Cette Nancy (pseudonyme ?), bolchevique, puisque nous en sommes aux anachronismes, m'en évoque singulièrement une autre, Américaine de même, que Tania Visirova retrouva du côté de Saint-Tropez (ce n'est pas dans le feuilleton de Vailland, mais dans les mémoires de La Visirova recueillies par Maria Craipeau). Emma Goldman (anarchiste proche de Makhno et non de Lénine). Et puis aussi « la riche anglaise » cumulant les amants (autre article de Vailland, ultérieur). Nancy, des années plus tard, fournit-elle partie du portrait de cette Anglaise ?
Journalisme... La place est comptée à Vailland (p. 5, rubrique des spectacles, pour combler le pied de page sous le bloc publicitaire). Je me serai certainement (hum... pas à mes débuts) enquis de la marque du parfum de la dame en ragondin. Je serais allé voir le petit dernier de la Polonaise pour savoir combien il compte d'aînés. J'aurais embrayé sur un reportage sur les Hindous de Paris. &c. En fait, pas du tout. Tu ramènes de quoi fournir la copie au nombre de signes assignés et tu passes à autre chose. Un sujet chasse l'autre... Tu te dis : « tiens, c'est un sujet ». Puis l'agenda prend le dessus (les trucs à couvrir, assignés à l'un ou à l'autre).
Et très sérieusement, le « Dahidulad attend patiemment son tour et la fin de la domination anglaise » ne me serait pas venu. Or, cela, c'est aussi Vailland.
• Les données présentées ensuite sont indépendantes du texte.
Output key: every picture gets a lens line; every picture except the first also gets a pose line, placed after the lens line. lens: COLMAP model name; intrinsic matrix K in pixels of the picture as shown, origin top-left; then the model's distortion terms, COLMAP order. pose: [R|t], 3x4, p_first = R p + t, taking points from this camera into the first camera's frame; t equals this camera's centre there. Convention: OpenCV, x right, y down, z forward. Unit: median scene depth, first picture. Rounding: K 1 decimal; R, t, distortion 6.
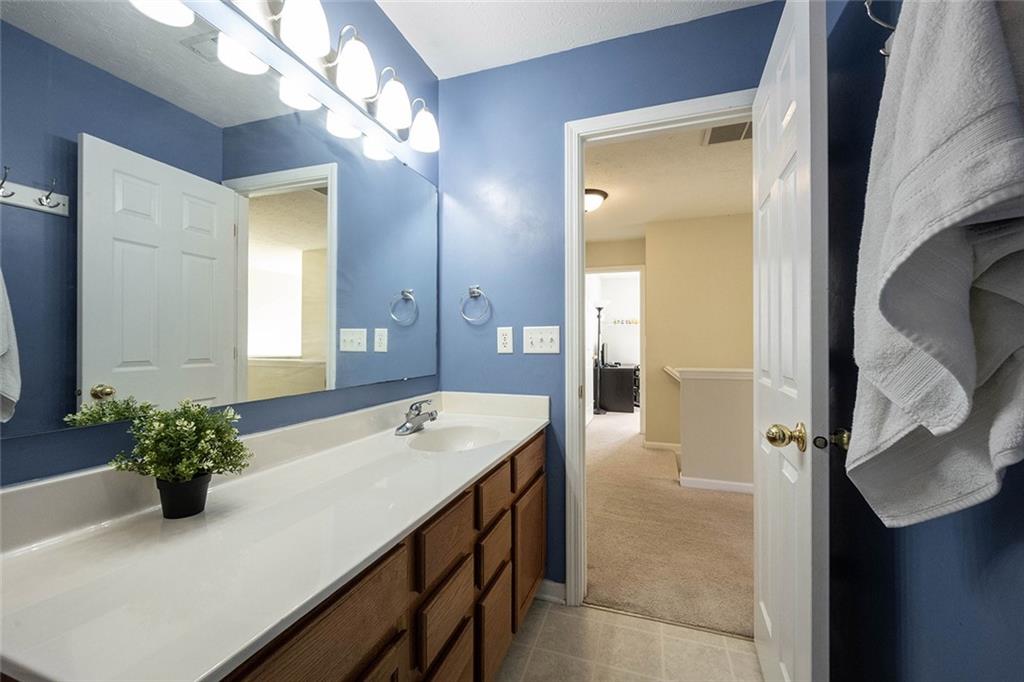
lens RADIAL K [[402.2, 0, 510.6], [0, 402.2, 343.8], [0, 0, 1]] dist [-0.000287, -0.000017]
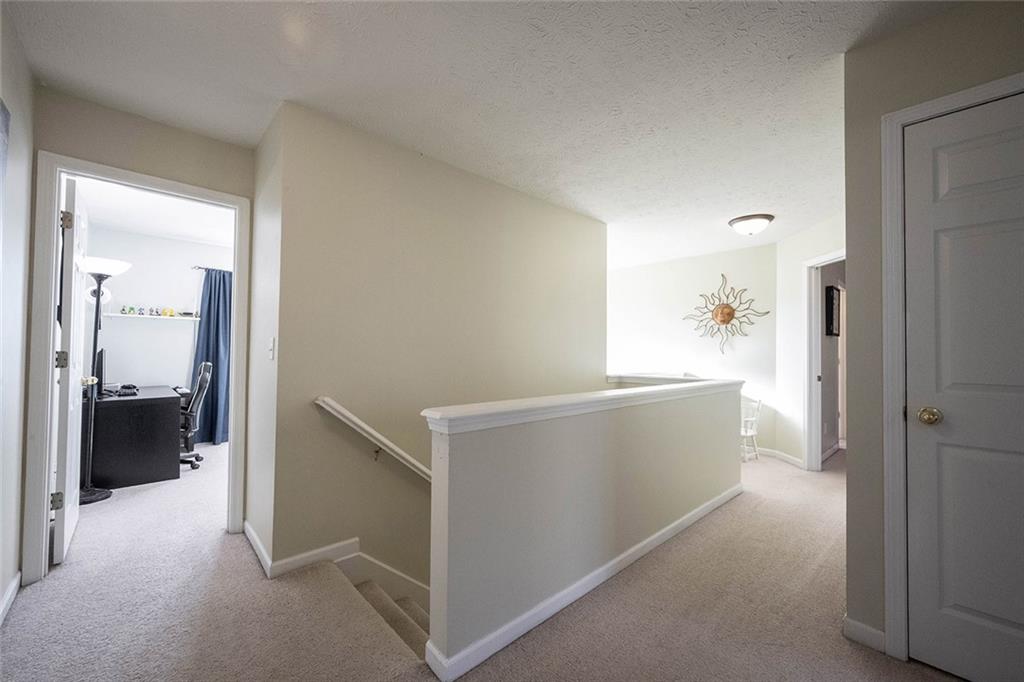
lens RADIAL K [[402.2, 0, 510.6], [0, 402.2, 343.8], [0, 0, 1]] dist [-0.000287, -0.000017]
pose [[0.463101, 0.015338, 0.886173, 0.027220], [-0.005655, 0.999881, -0.014351, -0.004822], [-0.886287, 0.001635, 0.463133, 0.353795]]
Qui a certes commis des chutes passe-partout, convenues, mais là, chapeau l'artiste.
Dois-je vous remémorer que La Visirova et d'autres textes sont disponibles en libre-accès via ce blogue-notes ? Lesquels peuvent établir que si je joue le pion des retenues en salle d'études, je n'en reconnais pas moins le talent du confrère qui ne nous régalera plus aujourd'hui (tiens, on entonne encore un ala... lors des enterrements ; il m'étonnerait que cela dure encore dix ans — à moins que le mien soit ultérieur et la partition sera jointe au testament).
Journalisme... Bientôt, les patrons de presse exigeront que ne soit plus employé que l'étendue du vocabulaire d'un Donald Trump, histoire que le lectorat saisisse encore ce dont il sera question. Journalisme ? Ah non, élucubration d'éditorialiste : voyez supra la mention du « grand remplacement ». Le journalisme, ce n'est pas déblatérer sur des présupposés. Mais bon, ce n'est qu'un blogue-notes. Non tenu à la même tenue.